- [Tasks to complete]:
**1)** In the article on Wilton Gregory's appointment to the Washington archdiocese, what post did Gregory hold before?
**2)** Write the next part of the article on Gregory's appointment to the Washington archdiocese, starting after its last sentence.
(Beginning of Exercise text)
The 71-year-old Gregory, previously the archbishop of Atlanta, becomes the first African American to lead the Washington archdiocese.

Gregory replaces Cardinal Donald Wuerl, who resigned in October amid allegations that he covered up multiple abuse scandals while serving as a bishop in Pittsburgh.

Wuerl had replaced Cardinal Theodore McCarrick, who was defrocked by the pope after a Vatican-backed investigation concluded he sexually abused children and adults during his time as a priest in New York and a bishop in New Jersey. It was the first time a cardinal had been dismissed from the priesthood for abuse.

Despite his resignation, Wuerl remains in good standing in the church and served in a caretaker role while the search for his replacement was conducted. On Tuesday, he gave the opening remarks introducing Gregory.

"All of us here recognize his many gifts and welcome him as a faith-filled pastor," Wuerl said. "It is clear that Pope Francis sends us a bishop attuned with the signs of the times and endowed with great pastoral ability."

Gregory, in his remarks, directly addressed the recent scandals.

"We stand at a defining moment for this local faith community," he said. "Our recent sorrows and shame do not define us. Rather they serve to chasten and strengthen us."

Calling his installation "an indescribably humbling moment," Gregory pledged to create an open and inclusive environment.
(End of Exercise text)
(Beginning of Dataset section)
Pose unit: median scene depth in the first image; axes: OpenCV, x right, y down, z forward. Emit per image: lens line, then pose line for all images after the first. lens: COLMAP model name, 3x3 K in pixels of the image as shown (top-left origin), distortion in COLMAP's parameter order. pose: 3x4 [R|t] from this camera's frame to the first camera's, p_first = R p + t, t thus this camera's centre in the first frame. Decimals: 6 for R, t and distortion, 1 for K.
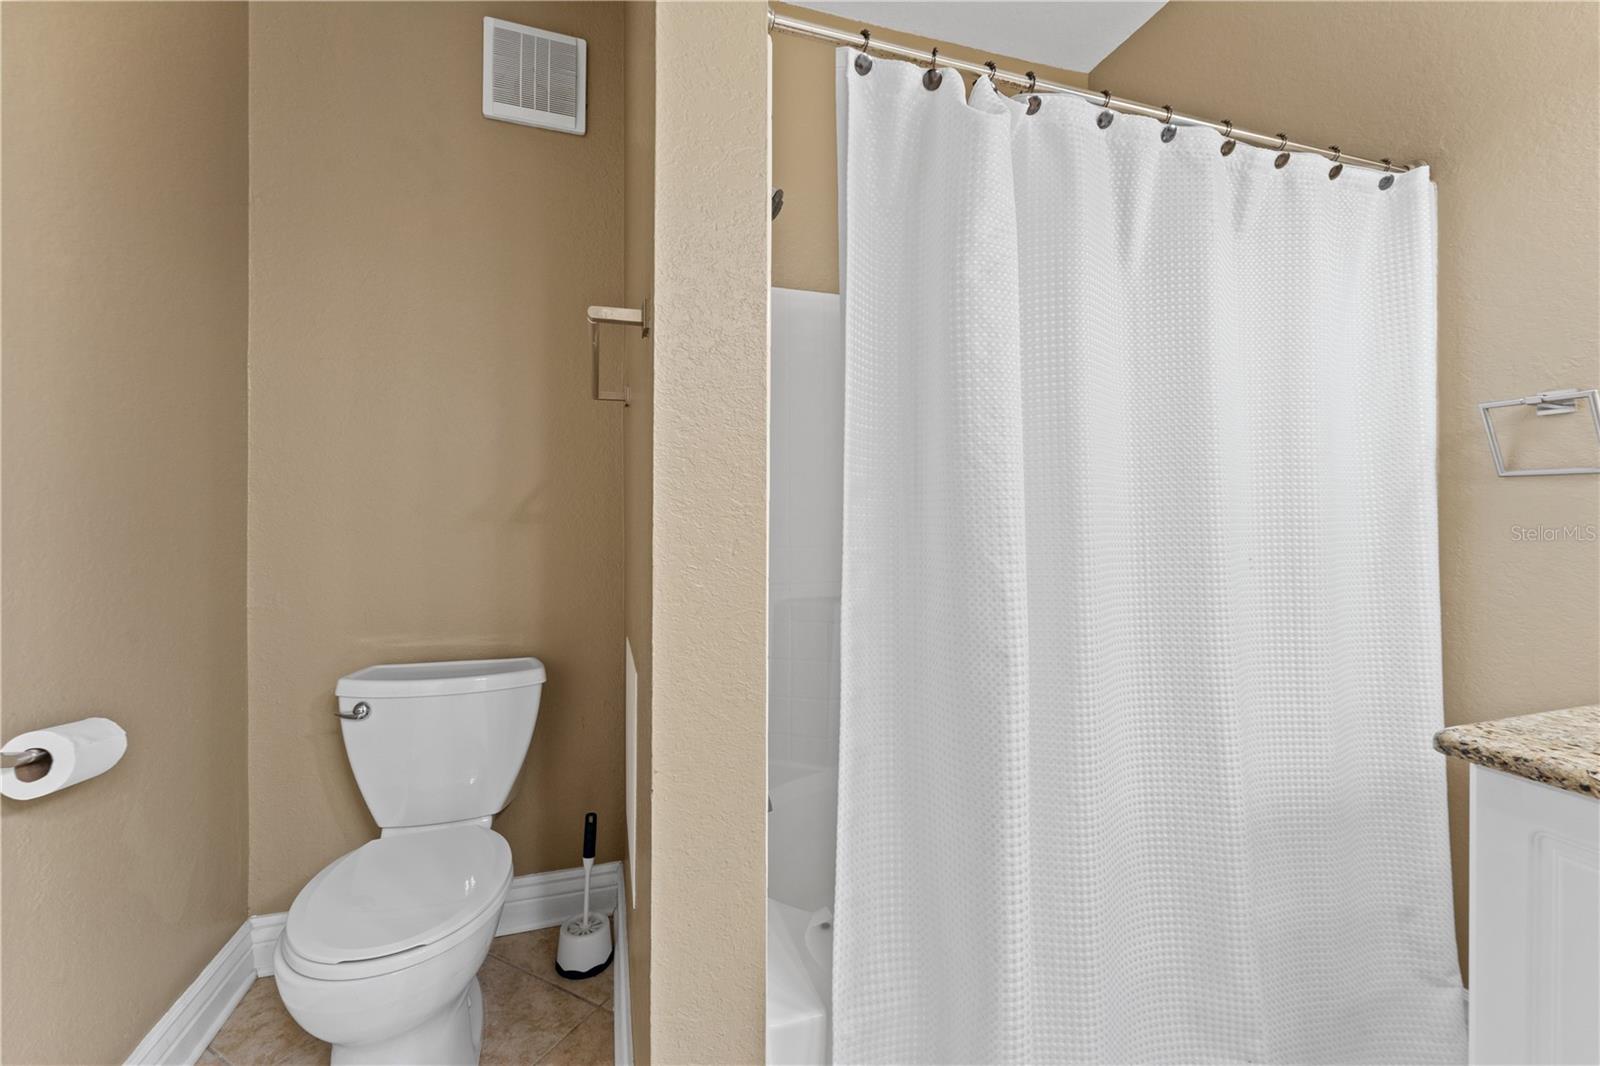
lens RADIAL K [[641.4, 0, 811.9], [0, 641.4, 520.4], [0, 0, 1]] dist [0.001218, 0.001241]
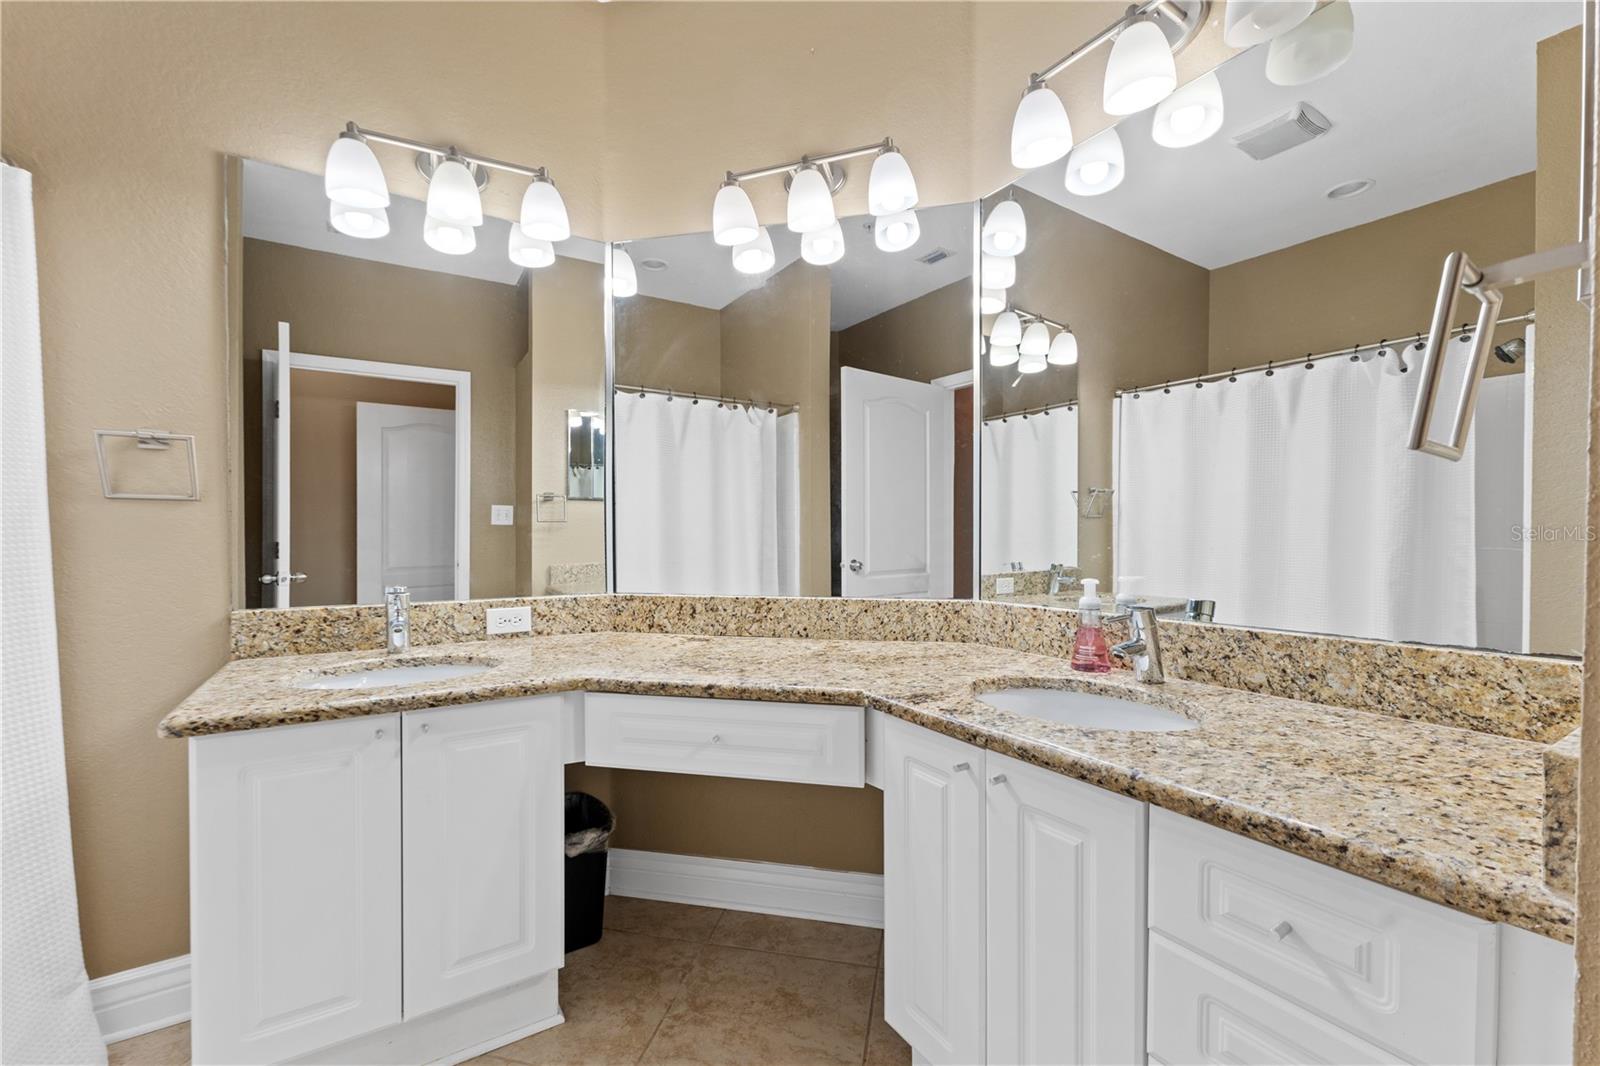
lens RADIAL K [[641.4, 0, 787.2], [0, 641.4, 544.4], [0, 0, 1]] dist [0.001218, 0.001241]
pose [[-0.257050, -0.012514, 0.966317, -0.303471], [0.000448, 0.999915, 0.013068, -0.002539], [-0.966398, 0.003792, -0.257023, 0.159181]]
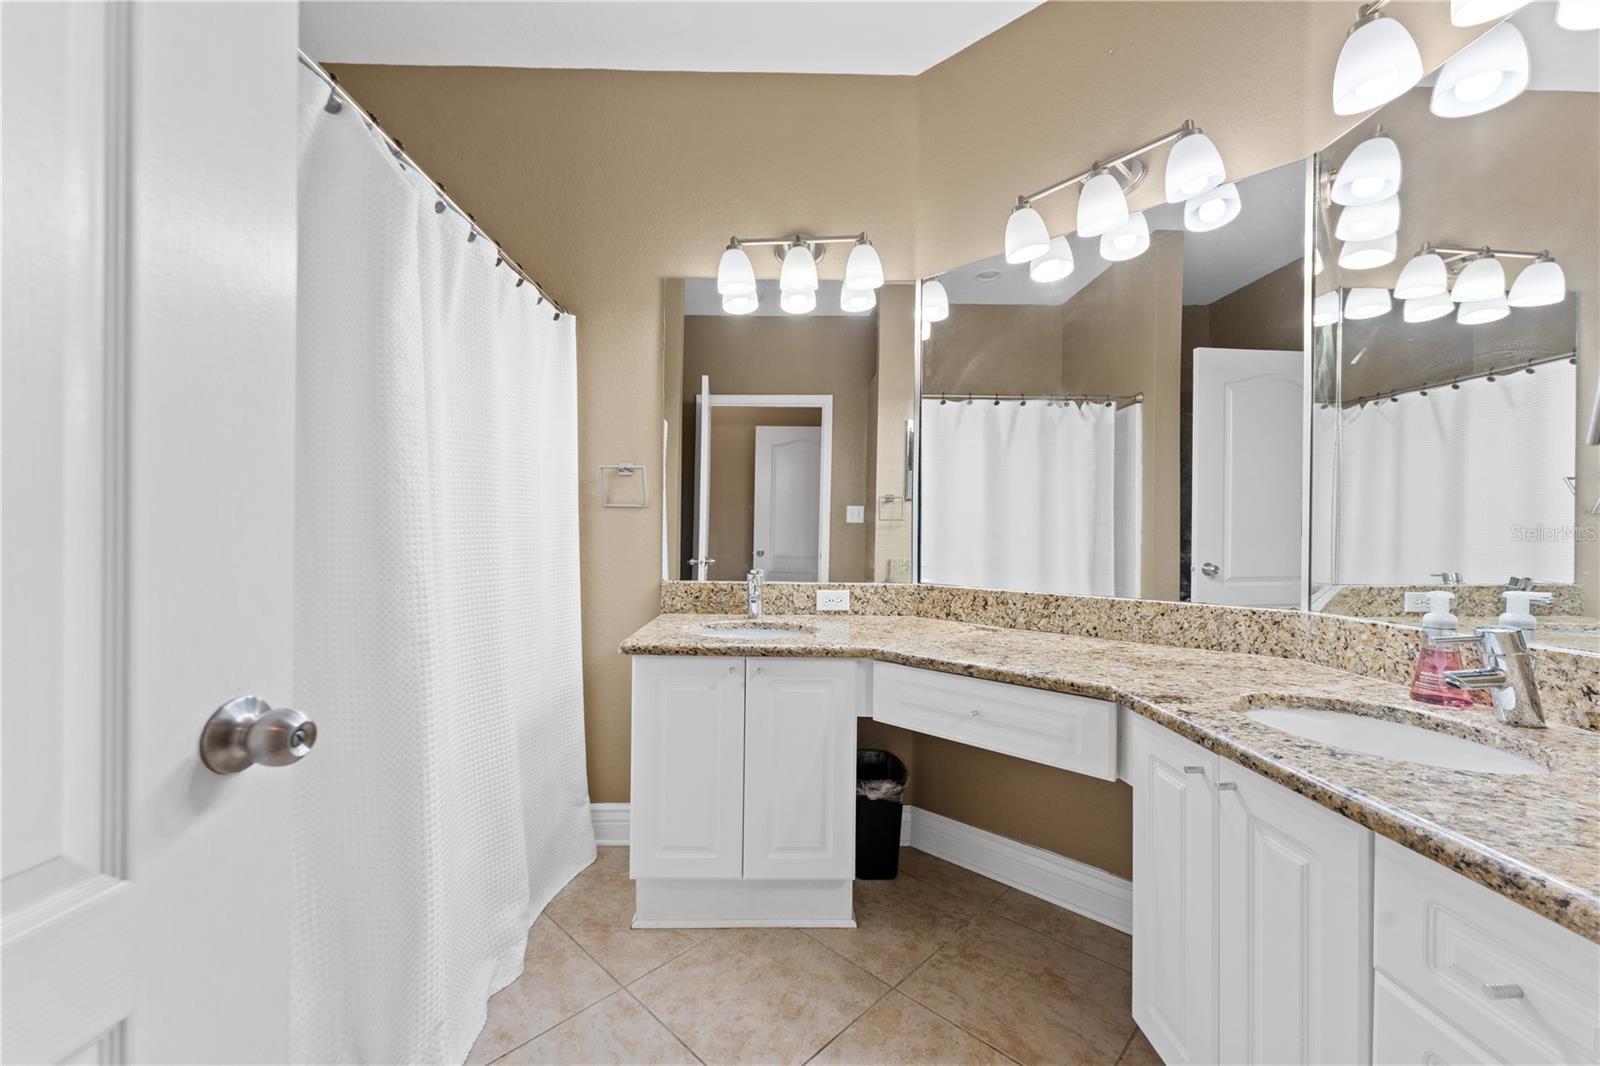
(End of Dataset section)
- [Set of answers]:
**1)** Archbishop of Atlanta.

**2)**
"I want to be a welcoming shepherd," he said. "We begin a journey together on undeniably choppy seas."

Gregory is credited for his leadership of the U.S. church during a moment of crisis. As president of the U.S. bishops conference, he persuaded church leaders to adopt toughened penalties for abusers in 2002.

In Atlanta, Gregory was embroiled briefly in a scandal of his own in 2014 after the archdiocese used $2.2 million in donations to buy and renovate a swank new home for the archbishop. The mansion was later sold, and Gregory apologized following an outcry from parishioners.

A native of Chicago, Gregory takes over a relatively small archdiocese that has always held outsized importance due to its location in the nation's capital. Washington archbishops are traditionally elevated to cardinals; if that happens, Gregory would become the first African American cardinal.